Use pgvector for Vector Similarity Search

pgvector is an open-source plugin for vector similarity search. It supports both exact and approximate nearest neighbor searches, as well as L2 distance, inner product, and cosine distance. For more details, see pgvector/pgvector: Open-source vector similarity search for Postgres.

SynxDB Elastic allows you to use pgvector for data storage, querying, hybrid searches, and more through SQL statements.
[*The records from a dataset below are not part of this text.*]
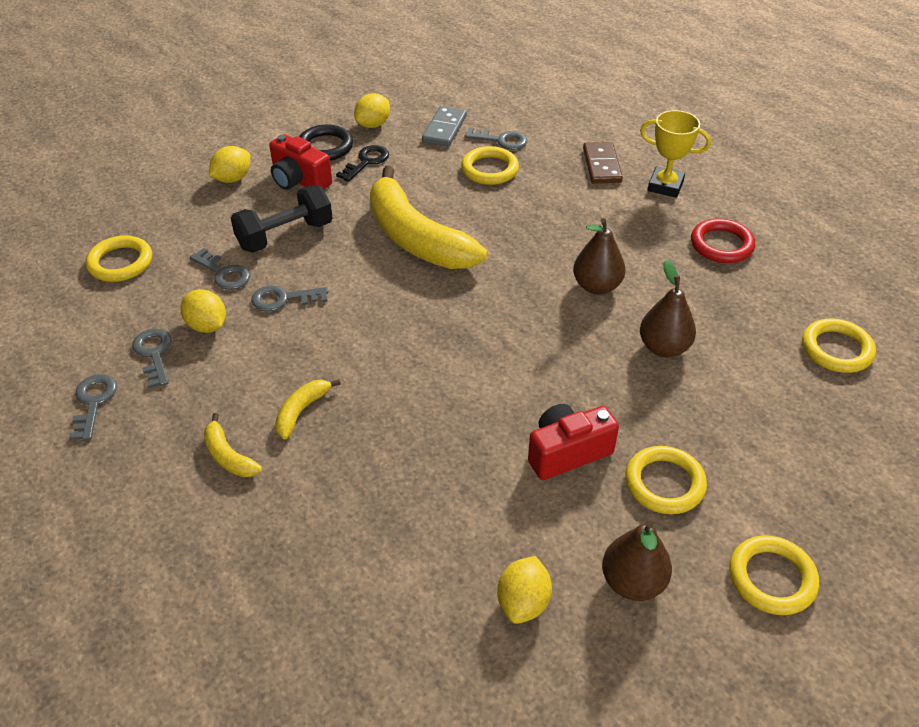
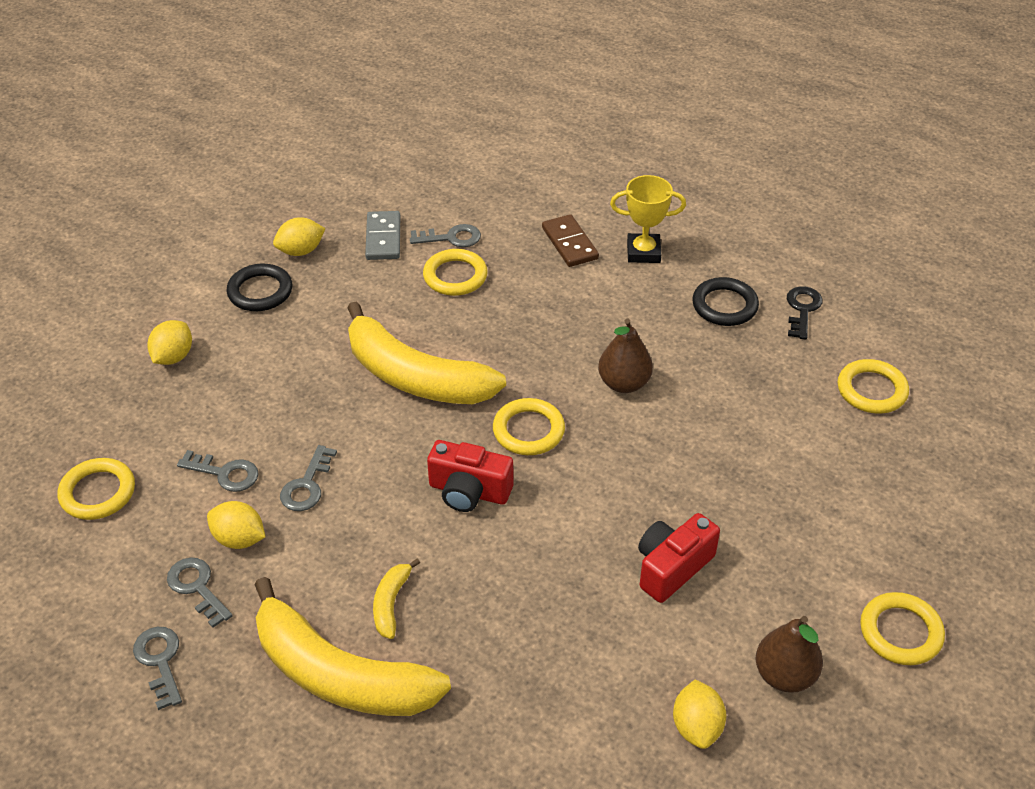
camera: 20 degrees left, 0 degrees up
(229, 456) = (340, 674): yellow banana -> yellow banana, size x2.37
(283, 299) = (307, 485): grey key -> grey key turned 45 degrees counterclockwise
(285, 236) = (270, 411): black dumbbell -> none
(299, 180) = (252, 340): red camera -> red camera (469, 491)
(366, 162) = (316, 299): black key -> black key (802, 309)
(373, 125) = (301, 251): yellow lemon -> yellow lemon turned 45 degrees clockwise
(663, 347) = (715, 432): brown pear -> none
(664, 483) = (773, 571): yellow ring -> yellow ring (528, 430)
(721, 245) = (724, 305): red ring -> black ring

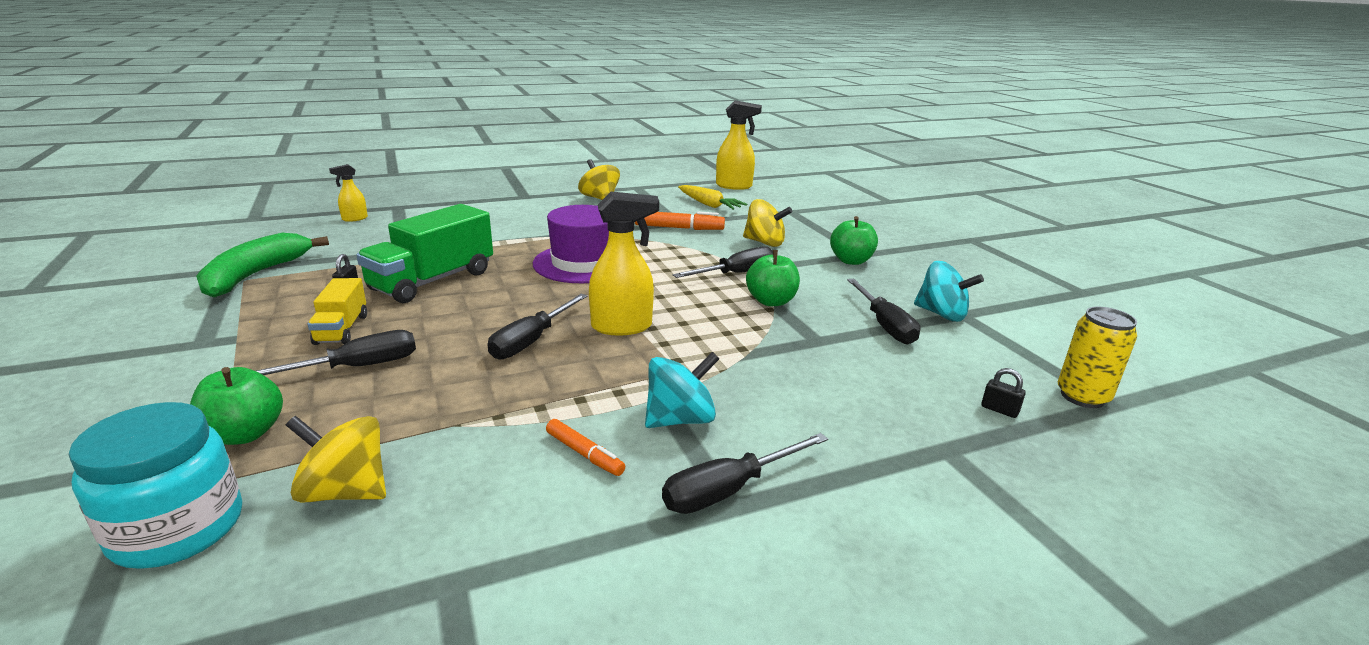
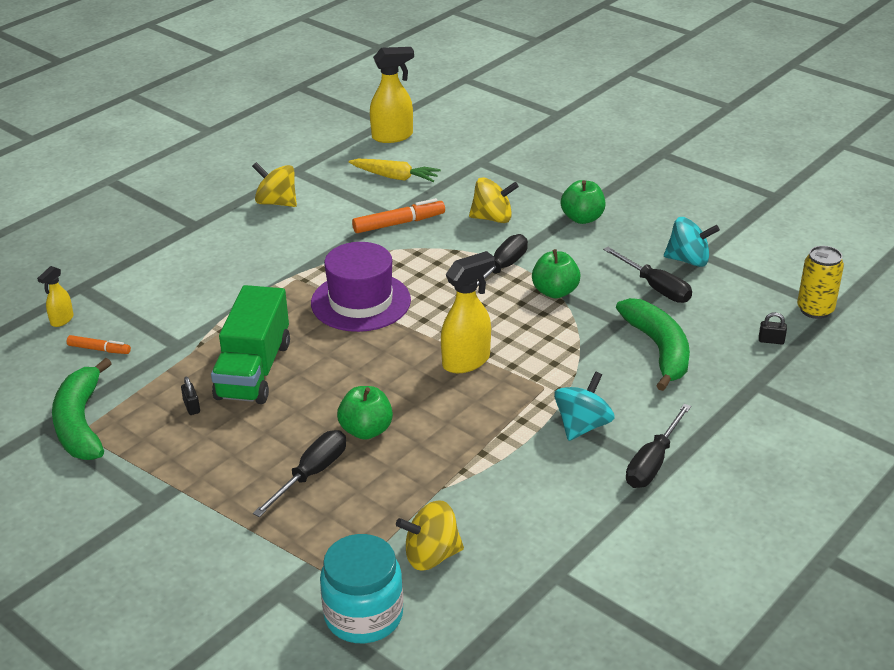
camera: 25 degrees left, 10 degrees up
(245, 434) = (310, 550): green apple -> green apple (366, 430)
(341, 329) = (249, 447): yellow truck -> none
(531, 341) = (412, 400): black screwdriver -> none
(584, 453) = (547, 474): orange marker -> orange marker (99, 349)
(842, 377) = (658, 350): none -> green banana

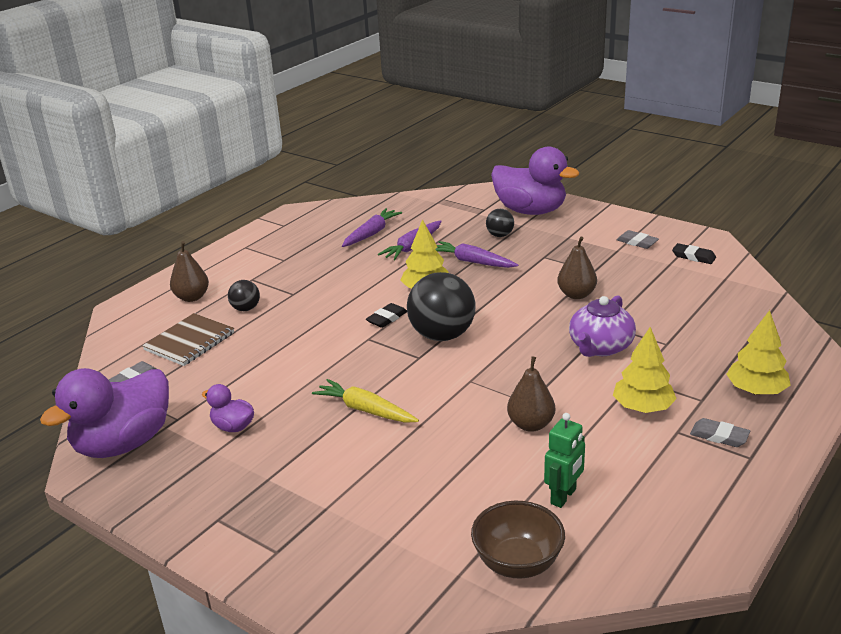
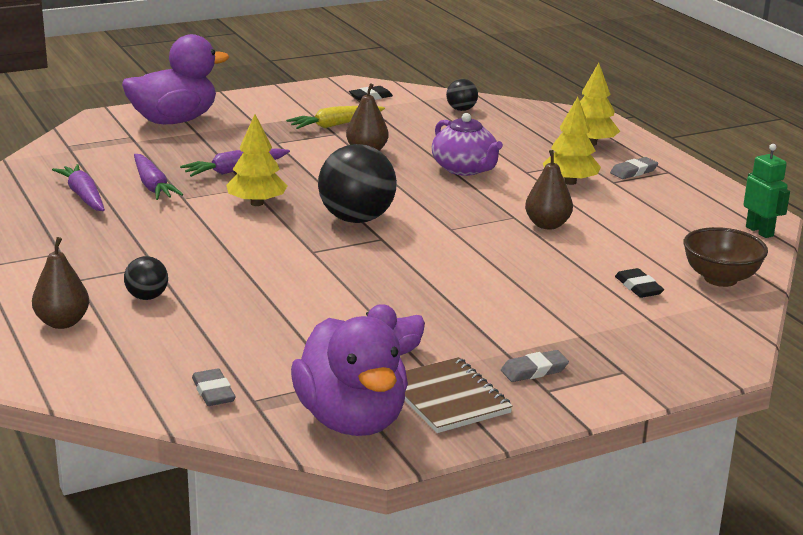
camera: 65 degrees left, 5 degrees down
(190, 342) = (175, 343): brown notebook -> brown notebook (448, 398)
(365, 410) = (443, 283): yellow carrot -> yellow carrot (335, 125)
(387, 318) = (286, 234): black eraser -> black eraser (638, 287)
(500, 235) = (201, 146): black ball -> black ball (461, 109)
(563, 496) = (655, 241): green robot -> green robot (759, 231)
(637, 242) = (312, 105): grey eraser -> grey eraser (534, 370)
This document explains how to use pgvector in SynxDB Elastic.

Quick start

Enable the extension (do this once in each database where you want to use it):

CREATE EXTENSION vector;

Create a vector column with 3 dimensions:

CREATE TABLE items (id bigserial PRIMARY KEY, embedding vector(3));

Insert vector data:

INSERT INTO items (embedding) VALUES ('[1,2,3]'), ('[4,5,6]');

Get the nearest neighbors by L2 distance:

SELECT * FROM items ORDER BY embedding <-> '[3,1,2]' LIMIT 5;

Note: Use <#> for inner product and <=> for cosine distance.

Store data

Create a table with a vector column:

CREATE TABLE items (id bigserial PRIMARY KEY, embedding vector(3));

Or add a vector column to an existing table:

ALTER TABLE items ADD COLUMN embedding vector(3);

Insert vectors:

INSERT INTO items (embedding) VALUES ('[1,2,3]'), ('[4,5,6]');

Insert and update vectors:

INSERT INTO items (id, embedding) VALUES (1, '[1,2,3]'), (2, '[4,5,6]')
    ON CONFLICT (id) DO UPDATE SET embedding = EXCLUDED.embedding;

Update vectors:

UPDATE items SET embedding = '[1,2,3]' WHERE id = 1;

Delete vectors:

DELETE FROM items WHERE id = 1;

Query data

Get the nearest neighbors to a vector:

SELECT * FROM items ORDER BY embedding <-> '[3,1,2]' LIMIT 5;

The supported distance functions are:

<->: L2 distance
<#>: negative inner product
<=>: cosine distance

Get the nearest neighbors of a row:

SELECT * FROM items WHERE id != 1 ORDER BY embedding <-> (SELECT embedding FROM items WHERE id = 1) LIMIT 5;

Get rows within a specific distance range:

SELECT * FROM items WHERE embedding <-> '[3,1,2]' < 5;

Get the distance:

SELECT embedding <-> '[3,1,2]' AS distance FROM items;

For inner product, multiply by -1 (because <#> returns the negative inner product).

SELECT (embedding <#> '[3,1,2]') * -1 AS inner_product FROM items;

For cosine similarity, use 1 minus the cosine distance.

SELECT 1 - (embedding <=> '[3,1,2]') AS cosine_similarity FROM items;

Calculate the average of vectors:

SELECT AVG(embedding) FROM items;

Calculate the average of a group of vectors:

SELECT category_id, AVG(embedding) FROM items GROUP BY category_id;

Hybrid search

Perform hybrid search using SynxDB Elastic full-text search:

SELECT id, content FROM items, plainto_tsquery('hello search') query
    WHERE textsearch @@ query ORDER BY ts_rank_cd(textsearch, query) DESC LIMIT 5;

pgvector performance

Use EXPLAIN ANALYZE for performance debugging:

EXPLAIN ANALYZE SELECT * FROM items ORDER BY embedding <-> '[3,1,2]' LIMIT 5;

Exact search

To speed up queries, you can increase the value of the max_parallel_workers_per_gather parameter.

SET max_parallel_workers_per_gather = 4;

If vectors are already normalized to a length of 1 (for example, the OpenAI embeddings), using inner product can provide the best performance.

SELECT * FROM items ORDER BY embedding <#> '[3,1,2]' LIMIT 5;

These are some guidelines for nearest neighbor search and performance optimization in pgvector. Depending on your needs and data structure, you can adjust and optimize based on these recommendations.